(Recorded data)
-------------------------
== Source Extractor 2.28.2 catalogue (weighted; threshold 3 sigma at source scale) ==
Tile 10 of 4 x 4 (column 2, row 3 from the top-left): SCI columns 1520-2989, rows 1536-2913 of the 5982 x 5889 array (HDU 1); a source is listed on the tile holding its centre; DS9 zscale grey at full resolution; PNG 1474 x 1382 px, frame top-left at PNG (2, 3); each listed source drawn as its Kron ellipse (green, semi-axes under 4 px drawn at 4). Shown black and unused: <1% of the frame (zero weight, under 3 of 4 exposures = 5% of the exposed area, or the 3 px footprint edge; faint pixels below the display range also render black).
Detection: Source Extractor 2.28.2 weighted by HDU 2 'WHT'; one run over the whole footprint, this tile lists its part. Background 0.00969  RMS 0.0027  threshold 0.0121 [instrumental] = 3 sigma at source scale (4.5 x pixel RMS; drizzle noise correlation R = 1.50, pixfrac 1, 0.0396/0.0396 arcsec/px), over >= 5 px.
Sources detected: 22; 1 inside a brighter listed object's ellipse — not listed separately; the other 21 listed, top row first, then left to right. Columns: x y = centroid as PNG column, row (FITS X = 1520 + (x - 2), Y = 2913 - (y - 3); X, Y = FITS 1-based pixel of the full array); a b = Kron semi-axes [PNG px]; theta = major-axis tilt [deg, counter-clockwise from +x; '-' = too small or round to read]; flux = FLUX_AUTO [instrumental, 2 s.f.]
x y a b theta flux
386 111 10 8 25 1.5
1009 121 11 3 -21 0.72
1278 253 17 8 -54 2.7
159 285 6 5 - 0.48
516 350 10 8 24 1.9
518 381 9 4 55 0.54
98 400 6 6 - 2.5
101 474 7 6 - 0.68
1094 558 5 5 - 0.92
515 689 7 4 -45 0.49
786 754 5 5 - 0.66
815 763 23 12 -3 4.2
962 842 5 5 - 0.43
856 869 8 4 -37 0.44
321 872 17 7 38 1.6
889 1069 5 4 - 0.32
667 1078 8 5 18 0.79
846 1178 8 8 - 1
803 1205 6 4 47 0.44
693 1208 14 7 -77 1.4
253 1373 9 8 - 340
-------------------------
Description of the task ▸ Could you format every line of the listing above as a numbered list, leaving out any blank lines?

Correct answer ▸
1. == Source Extractor 2.28.2 catalogue (weighted; threshold 3 sigma at source scale) ==
2. Tile 10 of 4 x 4 (column 2, row 3 from the top-left): SCI columns 1520-2989, rows 1536-2913 of the 5982 x 5889 array (HDU 1); a source is listed on the tile holding its centre; DS9 zscale grey at full resolution; PNG 1474 x 1382 px, frame top-left at PNG (2, 3); each listed source drawn as its Kron ellipse (green, semi-axes under 4 px drawn at 4). Shown black and unused: <1% of the frame (zero weight, under 3 of 4 exposures = 5% of the exposed area, or the 3 px footprint edge; faint pixels below the display range also render black).
3. Detection: Source Extractor 2.28.2 weighted by HDU 2 'WHT'; one run over the whole footprint, this tile lists its part. Background 0.00969  RMS 0.0027  threshold 0.0121 [instrumental] = 3 sigma at source scale (4.5 x pixel RMS; drizzle noise correlation R = 1.50, pixfrac 1, 0.0396/0.0396 arcsec/px), over >= 5 px.
4. Sources detected: 22; 1 inside a brighter listed object's ellipse — not listed separately; the other 21 listed, top row first, then left to right. Columns: x y = centroid as PNG column, row (FITS X = 1520 + (x - 2), Y = 2913 - (y - 3); X, Y = FITS 1-based pixel of the full array); a b = Kron semi-axes [PNG px]; theta = major-axis tilt [deg, counter-clockwise from +x; '-' = too small or round to read]; flux = FLUX_AUTO [instrumental, 2 s.f.]
5. x y a b theta flux
6. 386 111 10 8 25 1.5
7. 1009 121 11 3 -21 0.72
8. 1278 253 17 8 -54 2.7
9. 159 285 6 5 - 0.48
10. 516 350 10 8 24 1.9
11. 518 381 9 4 55 0.54
12. 98 400 6 6 - 2.5
13. 101 474 7 6 - 0.68
14. 1094 558 5 5 - 0.92
15. 515 689 7 4 -45 0.49
16. 786 754 5 5 - 0.66
17. 815 763 23 12 -3 4.2
18. 962 842 5 5 - 0.43
19. 856 869 8 4 -37 0.44
20. 321 872 17 7 38 1.6
21. 889 1069 5 4 - 0.32
22. 667 1078 8 5 18 0.79
23. 846 1178 8 8 - 1
24. 803 1205 6 4 47 0.44
25. 693 1208 14 7 -77 1.4
26. 253 1373 9 8 - 340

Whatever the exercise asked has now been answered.